Many ad tech vendors have still only done “light” testing, he said, and publisher adoption of the Privacy Sandbox remains below 55%.
It’s not surprising, though, that testing has only happened in fits and starts across the industry, considering Google’s multiple third-party cookie deprecation delays, the lack of a detailed road map and the fact that companies must adapt their entire advertising infrastructure to a complicated new developer toolkit.
“We rebuilt our entire performance pipeline – not just the auction and bidding components, but also the targeting components, product recommendation components, creative and measurement,” Parsons said. “I mean, we literally re-architected our pipeline end to end.”
The hope is that Google will reciprocate this effort by re-architecting the Privacy Sandbox APIs based on feedback.
And there’s precedent for that. According to Parsons, Google has implemented Criteo’s ideas for Privacy Sandbox changes in the past, including adding a server-side component to the Privacy Sandbox and other tweaks that eventually led to the replacement of FLoC with the Topics API.

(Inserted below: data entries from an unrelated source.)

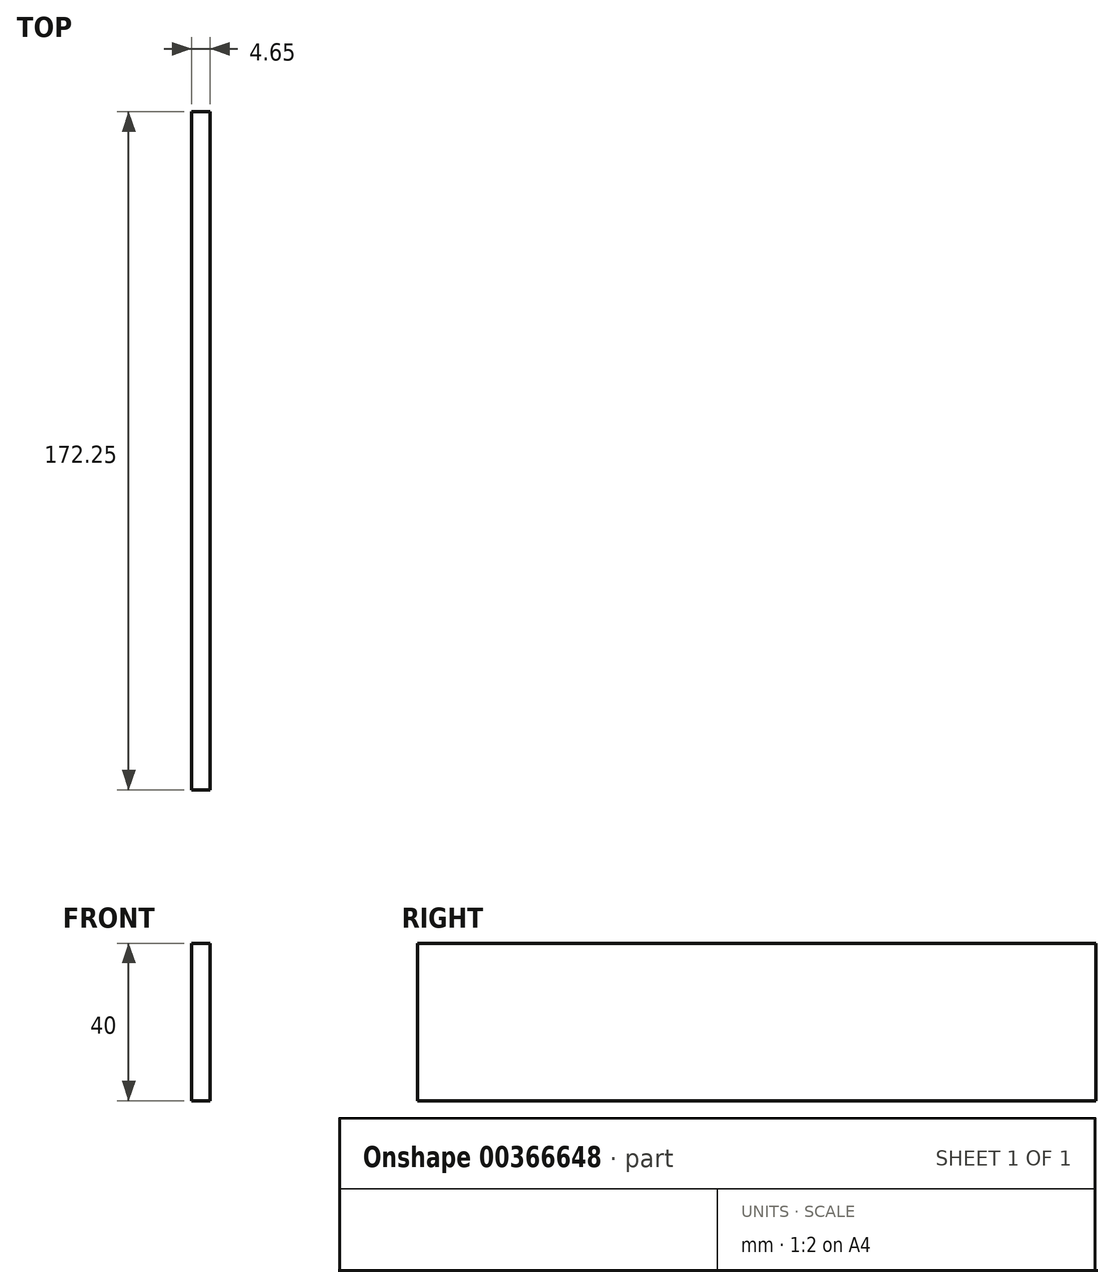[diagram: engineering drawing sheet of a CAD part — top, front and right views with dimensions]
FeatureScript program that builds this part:
annotation { "Feature Type Name" : "Feature", "Feature Type Description" : "" }
export const myFeature = defineFeature(function(context is Context, id is Id, definition is map)
    precondition{}
    {
        {
            var Q0;
            Q0=qCreatedBy(makeId("Top.planeOp"),FACE);
            var sketch = newSketch(context, id + "F0", { "sketchPlane" : qUnion([Q0])});
            skLineSegment(sketch, "E0.bottom", {"start": v(-27.33, -75.34) * mm, "end": v(-22.68, -75.34) * mm});
            skLineSegment(sketch, "E0.top", {"start": v(-27.33, 96.9) * mm, "end": v(-22.68, 96.9) * mm});
            skLineSegment(sketch, "E0.left", {"start": v(-27.33, -75.34) * mm, "end": v(-27.33, 96.9) * mm});
            skLineSegment(sketch, "E0.right", {"start": v(-22.68, -75.34) * mm, "end": v(-22.68, 96.9) * mm});
            skSolve(sketch);
        }
        {
            var Q0;
            Q0=makeQuery(id+"F0.imprint","IMPRINT",FACE,{"disambiguationData":[TD([[makeQuery(id+"F0.imprint","IMPRINT",EDGE,{"derivedFrom":sQuery(id+"F0.wireOp",EDGE,"E0.bottom")}),1.0]])]});
            extrude(context, id + "F1", {"entities" : qUnion([Q0]), "depth" : 40 * mm});
        }
    });
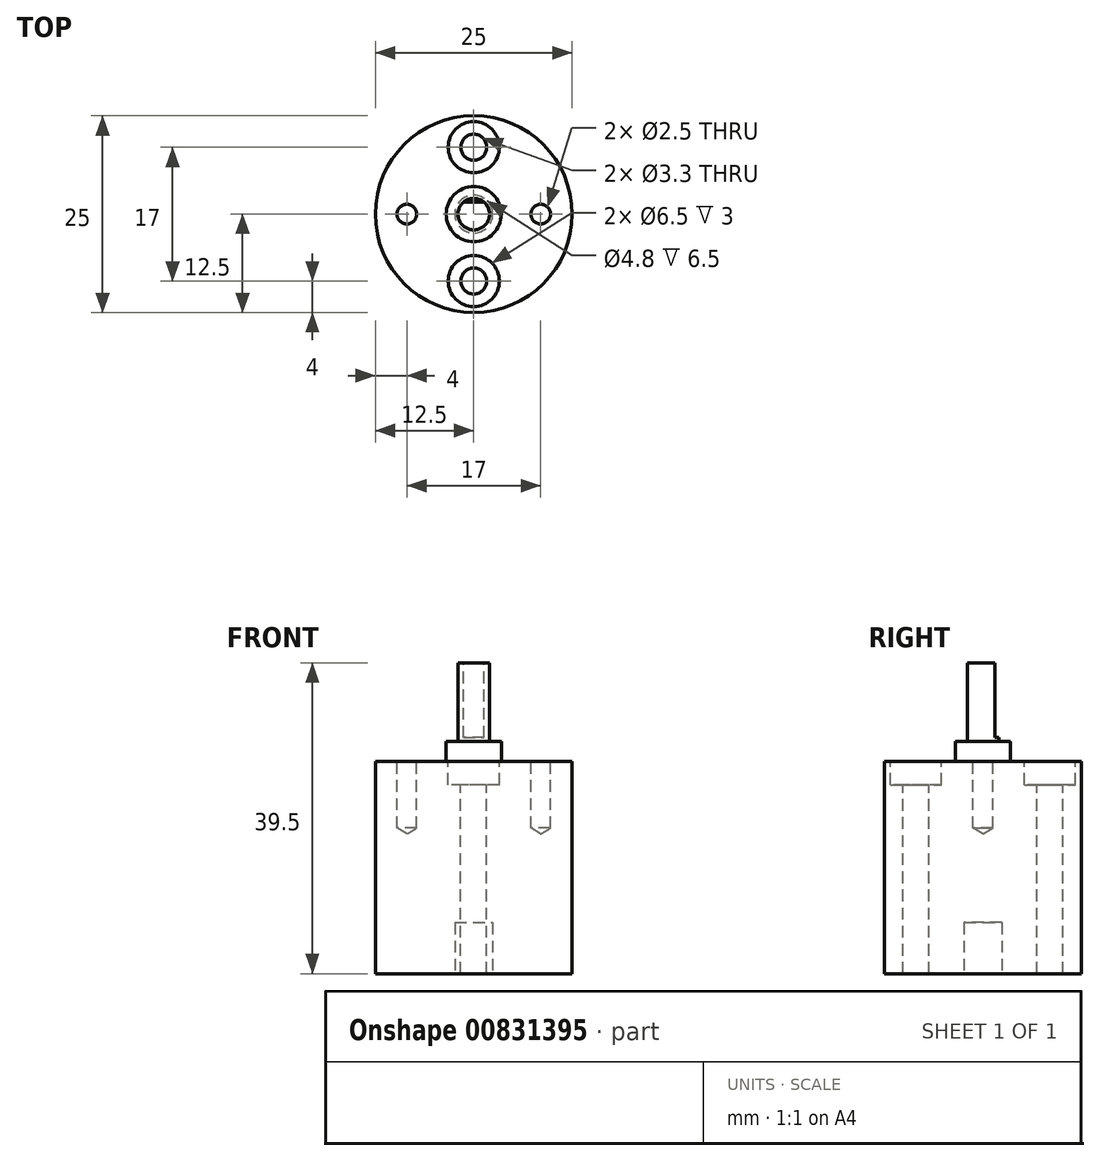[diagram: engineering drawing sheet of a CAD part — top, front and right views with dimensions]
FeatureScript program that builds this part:
annotation { "Feature Type Name" : "Feature", "Feature Type Description" : "" }
export const myFeature = defineFeature(function(context is Context, id is Id, definition is map)
    precondition{}
    {
        {
            var Q0;
            Q0=qCreatedBy(makeId("Top.planeOp"),FACE);
            var sketch = newSketch(context, id + "F0", { "sketchPlane" : qUnion([Q0])});
            skCircle(sketch, "E0", {"center": v(0, 0) * mm, "radius": 12.5 * mm});
            skSolve(sketch);
        }
        {
            var Q0;
            Q0 = qSketchRegion(id + "F0", true);
            extrude(context, id + "F1", {"entities" : qUnion([Q0]), "depth" : 27 * mm, "offsetDistance" : 25 * mm});
        }
        {
            var Q0;
            Q0=makeQuery(id+"F1.opExtrude","CAP_FACE",FACE,{"disambiguationData":[OSD([sQuery(id+"F0.wireOp",EDGE,"E0")])],"isStart":false});
            var sketch = newSketch(context, id + "F2", { "sketchPlane" : qUnion([Q0])});
            skCircle(sketch, "E1", {"center": v(0, 0) * mm, "radius": 3.5 * mm});
            skSolve(sketch);
        }
        {
            var Q0;
            Q0 = qSketchRegion(id + "F2", true);
            extrude(context, id + "F3", {"entities" : qUnion([Q0]), "operationType" : NewBodyOperationType.ADD, "depth" : 2.5 * mm, "offsetDistance" : 25 * mm});
        }
        {
            var Q0;
            Q0=makeQuery(id+"F3.opExtrude","CAP_FACE",FACE,{"disambiguationData":[OSD([sQuery(id+"F2.wireOp",EDGE,"E1")])],"isStart":false});
            var sketch = newSketch(context, id + "F4", { "sketchPlane" : qUnion([Q0])});
            skCircle(sketch, "E2", {"center": v(0, 0) * mm, "radius": 2 * mm});
            skSolve(sketch);
        }
        {
            var Q0;
            Q0 = qSketchRegion(id + "F4", true);
            extrude(context, id + "F5", {"entities" : qUnion([Q0]), "operationType" : NewBodyOperationType.ADD, "depth" : 10 * mm, "offsetDistance" : 25 * mm});
        }
        {
            var Q0;
            Q0=makeQuery(id+"F1.opExtrude","CAP_FACE",FACE,{"disambiguationData":[OSD([sQuery(id+"F0.wireOp",EDGE,"E0")])],"isStart":false});
            var sketch = newSketch(context, id + "F6", { "sketchPlane" : qUnion([Q0])});
            skLineSegment(sketch, "E3", {"start": v(-8.5, 0) * mm, "end": v(8.5, 0) * mm, "construction": true});
            skLineSegment(sketch, "E4", {"start": v(0, -8.5) * mm, "end": v(0, 8.5) * mm, "construction": true});
            skSolve(sketch);
        }
        {
            var Q0;
            Q0=sQuery(id+"F6.wireOp",VERTEX,"E3.start");
            var Q1;
            Q1=sQuery(id+"F6.wireOp",VERTEX,"E3.end");
            var Q2;
            Q2=makeQuery(id+"F1.opExtrude","SWEPT_BODY",BODY,{"disambiguationData":[OSD([sQuery(id+"F0.wireOp",EDGE,"E0")])]});
            hole(context, id + "F7", {"style" : HoleStyle.SIMPLE, "endStyle" : HoleEndStyle.BLIND, "standardTappedOrClearance" : lookupTablePath({ "standard" : "ISO", "engagement" : "75%", "pitch" : "0.5 mm", "size" : "M3", "type" : "Tapped" }), "standardBlindInLast" : lookupTablePath({ "standard" : "ISO", "engagement" : "75%", "pitch" : "0.5 mm", "size" : "M3", "type" : "Tapped" }), "holeDiameter" : 2.5 * mm, "majorDiameter" : 3 * mm, "showTappedDepth" : true, "holeDepth" : 8.5 * mm, "isTappedThrough" : true, "tappedDepth" : 7 * mm, "tapClearance" : 3, "startFromSketch" : true, "locations" : qUnion([Q0, Q1]), "scope" : qUnion([Q2])});
        }
        {
            var Q0;
            Q0=sQuery(id+"F6.wireOp",VERTEX,"E4.end");
            var Q1;
            Q1=sQuery(id+"F6.wireOp",VERTEX,"E4.start");
            var Q2;
            Q2=makeQuery(id+"F1.opExtrude","SWEPT_BODY",BODY,{"disambiguationData":[OSD([sQuery(id+"F0.wireOp",EDGE,"E0")])]});
            hole(context, id + "F8", {"style" : HoleStyle.C_BORE, "endStyle" : HoleEndStyle.THROUGH, "standardTappedOrClearance" : lookupTablePath({ "fit" : "Normal", "standard" : "ISO", "size" : "M3", "type" : "Clearance" }), "standardBlindInLast" : lookupTablePath({ "fit" : "Standard", "standard" : "ISO", "size" : "M3", "type" : "Clearance" }), "holeDiameter" : 3.3 * mm, "cBoreDiameter" : 6.5 * mm, "cBoreDepth" : 3 * mm, "majorDiameter" : 3 * mm, "isTappedThrough" : true, "tappedDepth" : 7 * mm, "tapClearance" : 3, "startFromSketch" : true, "locations" : qUnion([Q0, Q1]), "scope" : qUnion([Q2])});
        }
        {
            var Q0;
            Q0=makeQuery(id+"F1.opExtrude","CAP_FACE",FACE,{"disambiguationData":[OSD([sQuery(id+"F0.wireOp",EDGE,"E0")])],"isStart":true});
            var sketch = newSketch(context, id + "F9", { "sketchPlane" : qUnion([Q0])});
            skCircle(sketch, "E5", {"center": v(0, 0) * mm, "radius": 2.4 * mm});
            skSolve(sketch);
        }
        {
            var Q0;
            Q0 = qSketchRegion(id + "F9", true);
            extrude(context, id + "F10", {"entities" : qUnion([Q0]), "operationType" : NewBodyOperationType.REMOVE, "oppositeDirection" : true, "depth" : 6.5 * mm, "offsetDistance" : 25 * mm});
        }
        {
            var Q0;
            Q0=makeQuery(id+"F5.opExtrude","CAP_FACE",FACE,{"disambiguationData":[OSD([sQuery(id+"F4.wireOp",EDGE,"E2")])],"isStart":false});
            var sketch = newSketch(context, id + "F11", { "sketchPlane" : qUnion([Q0])});
            skLineSegment(sketch, "E6.bottom", {"start": v(-1.32, 1.5) * mm, "end": v(1.32, 1.5) * mm});
            skLineSegment(sketch, "E6.top", {"start": v(-1.32, 2) * mm, "end": v(1.32, 2) * mm});
            skLineSegment(sketch, "E6.left", {"start": v(-1.32, 1.5) * mm, "end": v(-1.32, 2) * mm});
            skLineSegment(sketch, "E6.right", {"start": v(1.32, 1.5) * mm, "end": v(1.32, 2) * mm});
            skSolve(sketch);
        }
        {
            var Q0;
            Q0 = qSketchRegion(id + "F11", true);
            extrude(context, id + "F12", {"entities" : qUnion([Q0]), "operationType" : NewBodyOperationType.REMOVE, "oppositeDirection" : true, "depth" : 9.5 * mm, "offsetDistance" : 25 * mm});
        }
    });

Criteo’s latest suggestions fall into four main buckets: performance features, ways to create more valuable audiences, what Criteo refers to as “critical functionalities” that prevent fraud and ensure transparency, and governance-related callouts to make the rollout more efficient and organized.
[Click here for a full list of Criteo’s proposed changes.]
All of Criteo’s proposed modifications – including a change to PAAPI’s auction integrity to prevent bid tampering and a clearer connection between the deprecation of third-party cookies and the adoption of the Android Privacy Sandbox – are in the spirit of helping Google release a version of its product that won’t totally disrupt the online advertising ecosystem.
Because, as is, the Privacy Sandbox – which is arguably “the biggest product rollout in ad tech history” – is simply not fit to be released, Parsons said.
“I’ve never shipped a product that, for example, is working at a 60% deficit to an alternative,” he said. “I probably wouldn’t have my job here if I did.”
Updated 6/27/24 @ 3:15 p..m
A Google spokesperson shared a statement responding to Criteo’s report:
“We are encouraged to see companies building with the Privacy Sandbox and other privacy enhancing technologies. But it’s not possible to predict publisher performance based on effectiveness of a single buying platform, as publishers typically work with dozens of demand sources. In addition, we expect performance numbers to evolve, and they currently don’t reflect how the overall ecosystem will perform in a true marketplace – which won’t exist until adoption expands alongside third-party cookieless traffic. We look forward to the ecosystem continuing to share valuable insights and feature requests for Chrome and the industry.”